[About this task] A single figure is expected: how many lines of the data that follows contain the word "blanc".

[Information provided]
┄┄┄┄┄┄┄┄┄┄

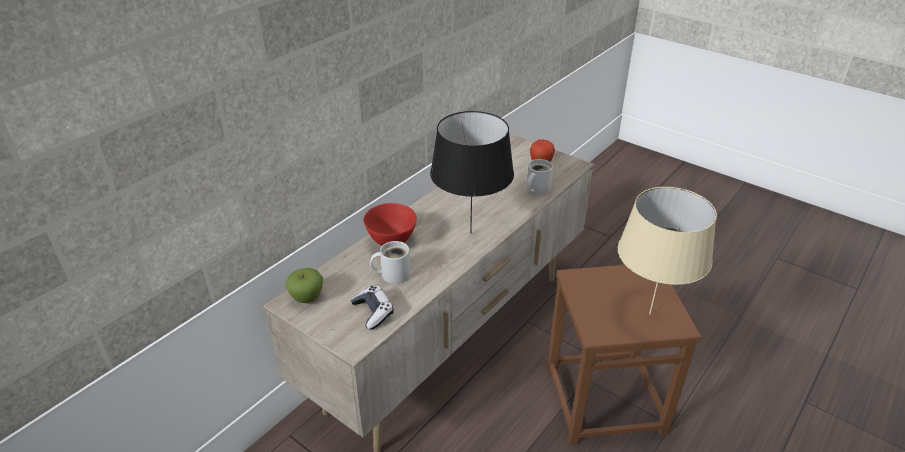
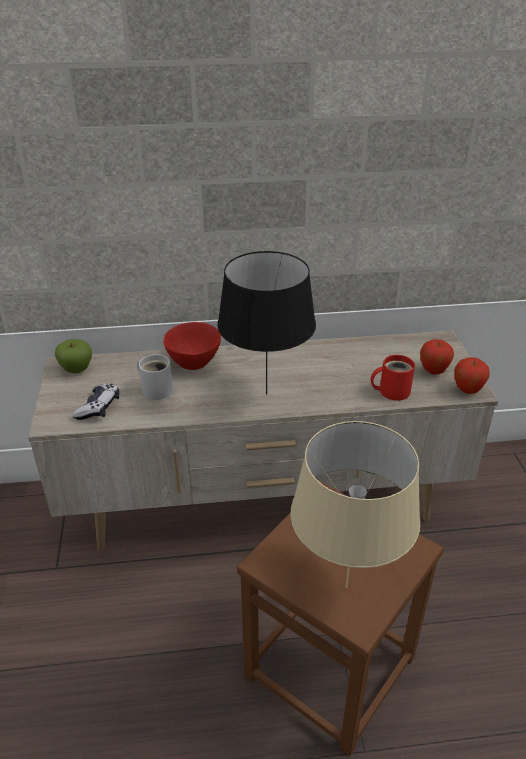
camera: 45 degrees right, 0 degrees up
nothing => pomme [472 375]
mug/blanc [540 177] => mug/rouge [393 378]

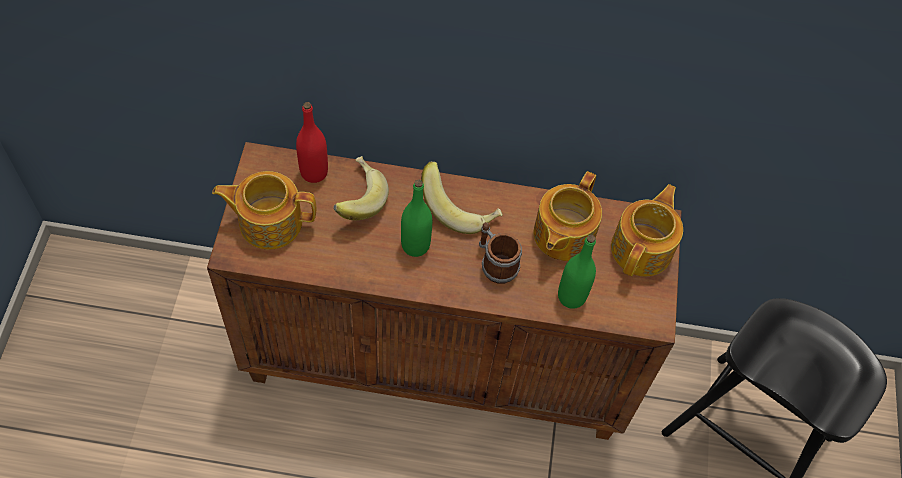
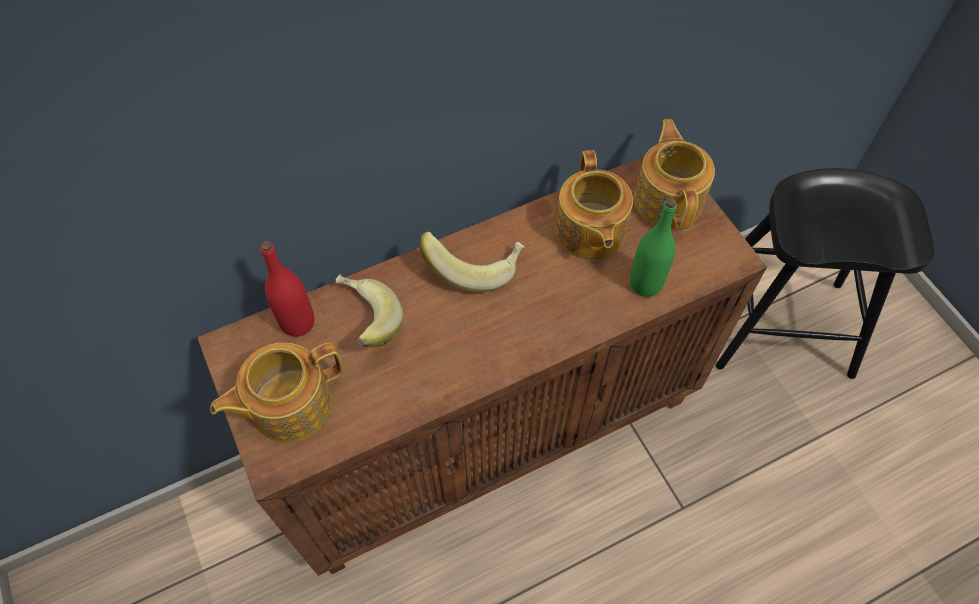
camera: 30 degrees left, 0 degrees up
bouteille/vert [416 218] => nothing
mug [500 253] => nothing

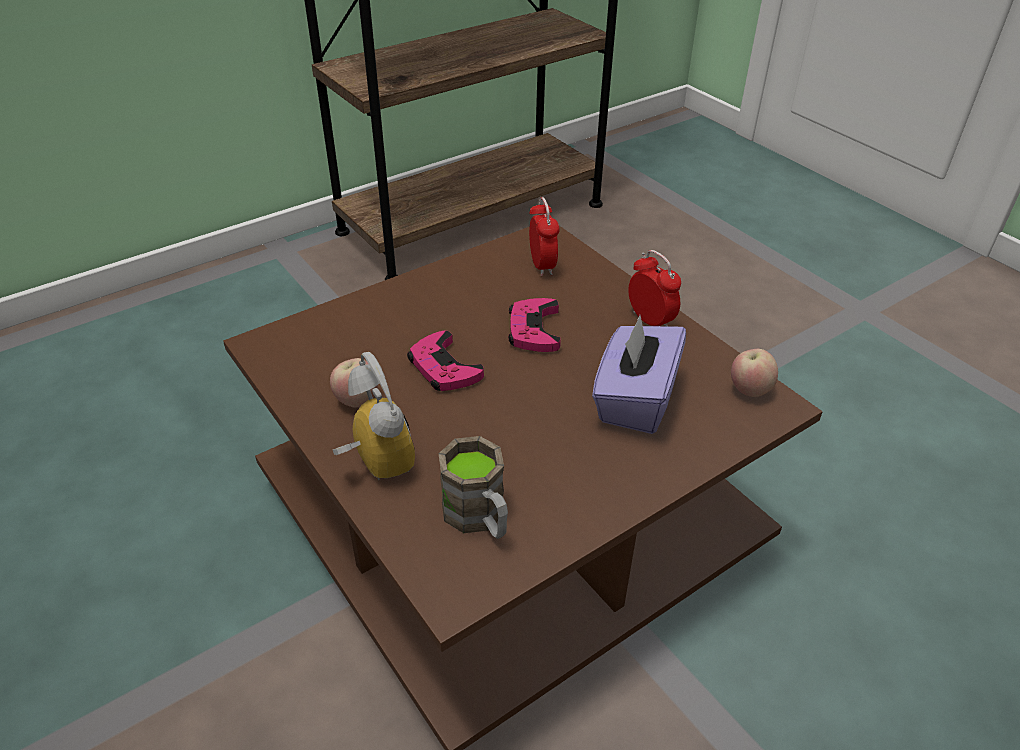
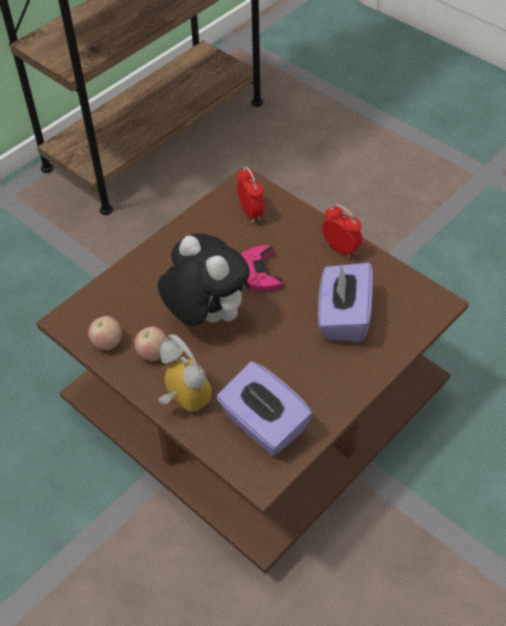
camera: 10 degrees left, 10 degrees up
pomme [754 373] => pomme [105 333], shifted
manette/rose [445 360] => peluche [204 279]
mug/marron [473 487] => boîte à mouchoirs/violet [264 408]

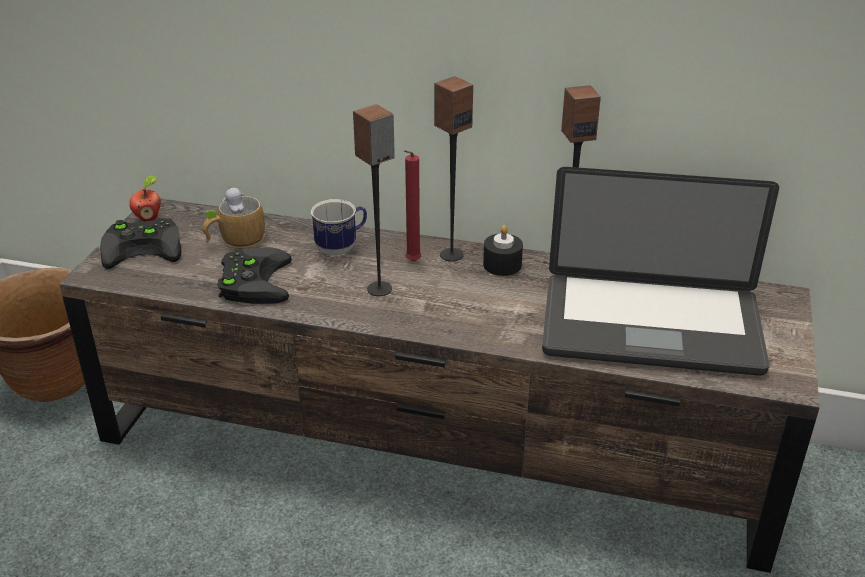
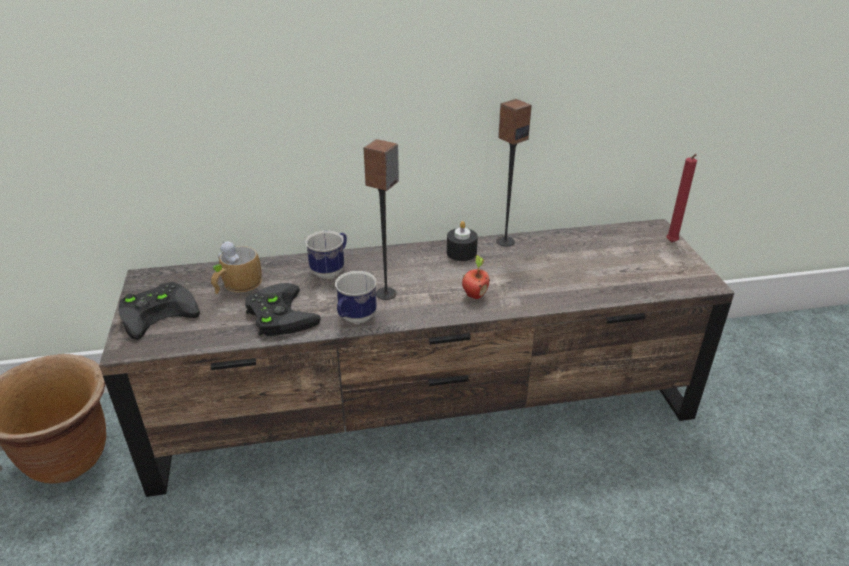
camera: 25 degrees left, 0 degrees up
enceinte [453 169] => nothing
ordinateur portable [660 271] => nothing
nothing => mug [356 297]
pomme [145 198] => pomme [476 277], shifted
bougie/rouge [412 206] => bougie/rouge [682 198], shifted

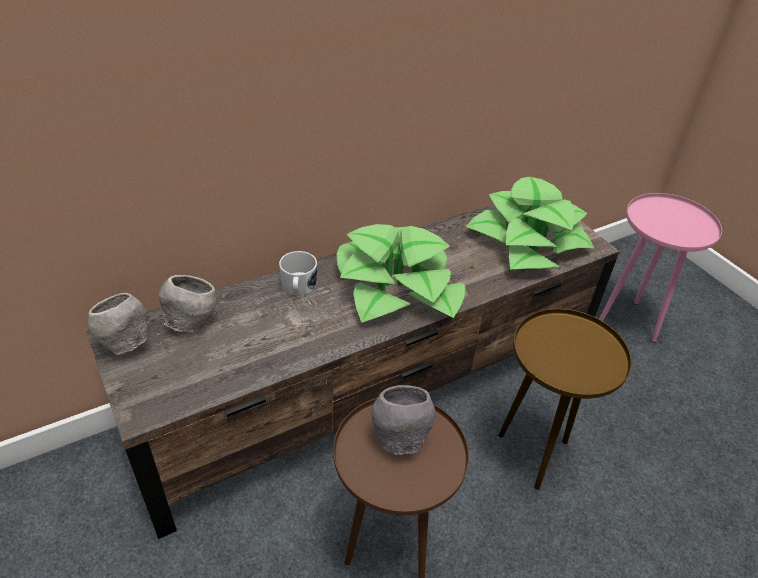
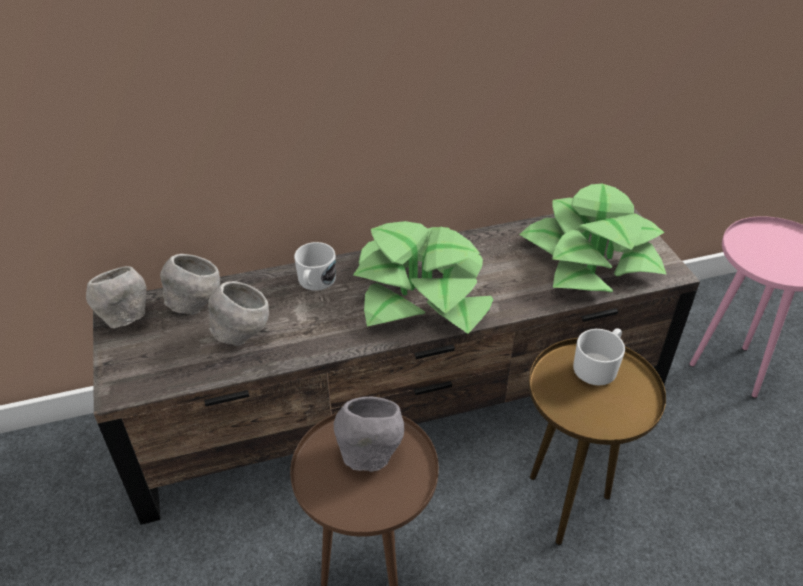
camera: 15 degrees right, 0 degrees up
nothing => bol/gris [238 313]
nothing => mug/blanc [599 356]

┄┄┄┄┄┄┄┄┄┄

[Response to this task] 2